• YOUR ASSIGNMENT: Examine the material below and count the lines that hold the word "size". Report only the number.

• GIVEN RECORDS:
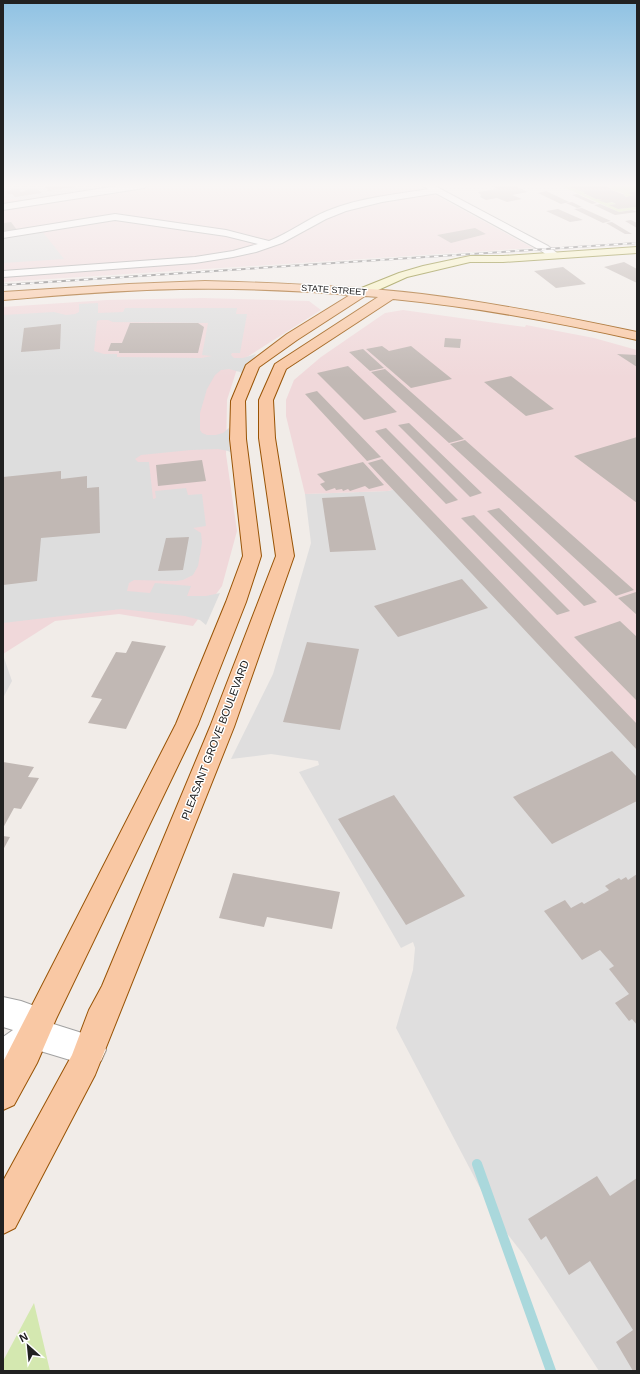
<svg xmlns="http://www.w3.org/2000/svg" width="640" height="1374" font-family="Helvetica,sans-serif">
<rect width="100%" height="100%" fill="#f1ece8"/>
<path fill="#dfdede" d="M3,185h125l-101,16 -24,-3z
M395,489l242,260v622h-38l-76,-117 -18,-23 -26,-45 -83,-158 17,-58 2,-22 -2,-6 -12,6 -102,-176 20,-7 -1,-4 -47,-7 -40,5 42,-85 38,-131 -6,-49 83,-3z
M3,655l9,26 -9,17z"/>
<path fill="#f0d8da" d="M128,185h289l116,63 -530,34v-84l24,3z
M203,298l106,3 12,9 -74,47 -11,15 -9,28 -1,54 11,77 -15,55 -29,40 -74,-12 -64,7 -52,33v-347l104,-7z
M403,310l122,17 1,-2 68,13 43,12v399l-242,-260 -7,2 -83,3 -19,-78v-16l8,-20 27,-23 64,-44z"/>
<path fill="#d4e8b0" d="M559,185l14,2h-2l16,6 -3,1 12,5h6l-3,1c7,3 11,1 17,4l-6,1 8,4 19,-2v2l-18,3z
M605,185h32v7l-8,1 4,2 -7,2 -3,-2 2,-1 -16,-5 3,-1z
M34,1303l16,68h-47v-10z"/>
<path fill="#ddd" fill-rule="evenodd" d="M42,231l22,28 -61,4v-26z
M98,303v10l25,-1 2,-4h112l-1,6h11l-7,39h-8l-1,2 3,3h9l13,-4 -13,21 -3,-3 -11,-3 -8,1 -6,5 -8,14 -7,24v17l2,3 5,2h9l7,-2 6,-5 3,25 -4,-2 -10,-2 -27,1 -50,5 -6,4 3,3h11l4,37 3,-1 -1,-7 31,-3 2,7 14,-1 4,32 -13,2 8,5 1,10 -4,23 -5,9 -10,5 -7,1 -42,-1 -5,3 -2,8 23,2 5,-10 36,3 -4,10h19l14,-3 -14,32 -6,-5 -15,-4 -64,-7 -118,14v-308l51,-3 12,3 9,-1 4,-2v-8zM100,320h8l5,2 95,1 -6,32 10,1 -11,2 -84,-1v-3h-13l-10,-3 3,-30z"/>
<g fill="none" stroke-linecap="round" stroke-linejoin="round">
<path stroke="#aad8dc" stroke-width="10" d="M477,1164l74,207"/>
</g>
<path fill="#c1b8b4" d="M58,185h16l2,2 -28,4 -3,-4z
M489,185h24l15,7 -16,3 10,4 -15,3 -10,-4 -11,2 -6,-3 1,-2 -3,-3 19,-3z
M571,185h34l7,4h-3l16,6h-2l3,2 7,-2 -5,-2 9,-2v16l-19,2 -9,-4 7,-1 -4,-2 -6,1 -8,-3 4,-1h-6l-13,-6h3l-16,-6h3z
M18,189l3,3 5,-1 -1,-1 12,-1 5,4 -27,4 -3,-3h-4l-2,-3z
M546,191l23,11 -8,2 -23,-11z
M577,194l20,9 -5,1 -20,-9z
M572,202l10,5 -5,1 -11,-5z
M600,204l19,8 13,-2 5,2 -22,3 -21,-10z
M582,208l29,13 -8,2 -29,-14z
M558,209l25,11 -13,2 -24,-11z
M631,220l6,3v5l-12,-7z
M3,221l1,2 7,-1 6,8 -14,3z
M612,222l20,12h-7l-19,-11z
M475,228l11,6 -35,9 -14,-8z
M624,262l13,7v14l-33,-16z
M563,267l23,17 -30,4 -22,-17z
M130,323h68l6,4 -6,26h-79v-2h-11l3,-8h11z
M61,324l-1,25 -39,3 3,-24z
M445,338l16,1 -1,9 -16,-1z
M382,346l7,5 22,-5 41,33 -41,9 -45,-39z
M363,349l21,19 -14,3 -21,-19z
M617,354l20,1v12z
M348,366l49,46 -33,8 -47,-47z
M385,369l79,70 -15,4 -78,-71z
M511,376l43,33 -28,7 -42,-34z
M317,391l64,66 -14,4 -62,-67z
M409,423l73,70 -12,4 -72,-72z
M386,428l72,72 -12,4 -71,-73z
M637,437v66l-63,-47z
M465,440l169,150 -18,6 -166,-152z
M382,459l255,265v26l-269,-287z
M202,460l4,21 -48,5 -2,-21z
M363,462l21,23 -15,4 -4,-3 -15,5 -2,-2 -5,2 -1,-2 -6,1 -1,-2 -9,3 -6,-7 5,-2 -8,-8z
M61,471v8l26,-3v12l12,-1 1,46 -59,5 -4,43 -34,4v-108z
M364,496l12,54 -46,2 -8,-54z
M499,508l98,94 -13,4 -97,-95z
M474,515l96,96 -13,4 -96,-97z
M189,537l-6,33 -25,1 8,-33z
M462,579l26,29 -90,29 -24,-31z
M636,592l1,1v22l-19,-17z
M620,621l17,16v64l-63,-64z
M132,641l34,5 -40,83 -38,-6 14,-24 -11,-2 25,-45 10,1z
M307,642l52,7 -19,81 -57,-8z
M612,751l25,26v24l-85,43 -39,-47z
M3,762l31,5 -6,10 11,1 -18,31 -7,-1 -11,20z
M394,795l71,101 -59,29 -68,-106z
M3,836l7,1 -7,13z
M233,873l107,19 -8,37 -65,-12 -3,10 -45,-9z
M637,874v151l-5,-6 -3,2 -14,-18 14,-9 -20,-25 5,-3 -14,-16 -18,10 -38,-49 21,-11 6,8 11,-6 2,2 25,-14 -4,-4 14,-8 2,2 5,-3 2,3z
M597,1176l13,20 27,-18v193h-4l-17,-29 17,-12 -43,-69 -21,14 -23,-39 -5,4 -13,-21z"/>
<g fill="none" stroke-linecap="round" stroke-linejoin="round">
<defs>
<path id="minor" d="M123,185h25l-4,3 -141,22v-6z
M435,188l5,3 -2,2 -56,9 -36,9 -20,8 -44,24 -26,9 -23,5 -38,6 -192,14v-6l192,-14 38,-6 25,-7 -32,-8 -111,-16 -112,18v-6l112,-18 111,16 43,11c21,-8 38,-22 58,-30 34,-14 72,-17 108,-23z
M3,997l18,4 11,4 12,16 57,18 5,11 -5,11 -11,5 -53,-16 -23,16 -11,5v-34l10,-7 -10,-3z"/>
<path id="tertiary" d="M421,185h12l115,61 13,10 -2,2h-8l-11,-8z"/>
<path id="secondary" d="M637,247v6l-134,9h-33l-63,15 -40,18h-8l-2,-3 2,-3 40,-16 24,-7 47,-10h33z"/>
<path id="primary" d="M205,281c73,2 145,5 217,13 73,9 144,23 215,38v8c-81,-18 -162,-33 -244,-41l-107,70 -13,31 2,38 19,118 -60,171 -139,348 -80,153 -12,6v-53l69,-126 17,-45 13,-24 108,-259 66,-171 -17,-118v-38l16,-36 103,-67 -13,-1 -68,44 -38,27 -14,34 1,38 15,117 -15,46 -48,122 -142,295 -19,44 -23,42 -11,5v-48l173,-338 50,-122 17,-46 -13,-117 1,-38 15,-36 41,-31 63,-39c-56,-5 -113,-7 -170,-6 -59,1 -118,6 -177,11v-8l126,-8z"/>
</defs>
<use href="#minor" stroke="#a2a2a2" stroke-width="2"/>
<use href="#tertiary" stroke="#a2a2a2" stroke-width="2"/>
<use href="#secondary" stroke="#767309" stroke-width="2"/>
<use href="#primary" stroke="#985305" stroke-width="2"/>
<use href="#minor" fill="#fff" fill-rule="evenodd"/>
<use href="#tertiary" fill="#fff" fill-rule="evenodd"/>
<use href="#secondary" fill="#f8f3bf" fill-rule="evenodd"/>
<use href="#primary" fill="#f9c8a4" fill-rule="evenodd"/>
<defs>
<path id="rail" d="M3,285l634,-42"/>
</defs>
<use href="#rail" stroke="#6f6f6f" stroke-width="2"/>
<use href="#rail" stroke="#fff" stroke-width="1.5" stroke-dasharray="4.5" stroke-linecap="butt"/>
</g>
<linearGradient id="sky" x2="0" y2="1"><stop stop-color="#8fc2e3"/><stop offset="0.49" stop-color="#f9f6f5"/><stop offset="1" stop-color="#f9f6f5" stop-opacity="0"/></linearGradient>
<rect width="640" height="378" fill="url(#sky)"/>
<g text-anchor="middle" stroke-width="3" stroke-linejoin="round" paint-order="stroke">
<g font-size="9" fill="#212121" stroke="#fff">
<text transform="translate(334 290) rotate(4)" y="3">STATE STREET</text>
</g>
<g font-size="11" fill="#212121" stroke="#fff">
<text transform="translate(215 740) rotate(-69)" y="4">PLEASANT GROVE BOULEVARD</text>
</g>
</g>
<rect width="640" height="1374" fill="none" stroke="#212121" stroke-width="8"/>
<g transform="translate(28 1346) rotate(333)" stroke="#ffffff" stroke-width="3" paint-order="stroke">
<path d="M0-3L7 15L0 10L-7 15Z" fill="#212121"/>
<text y="-6" font-size="11" font-weight="bold" text-anchor="middle" fill="#212121">N</text>
</g>
</svg>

• RESPONSE TO THE EXERCISE: 3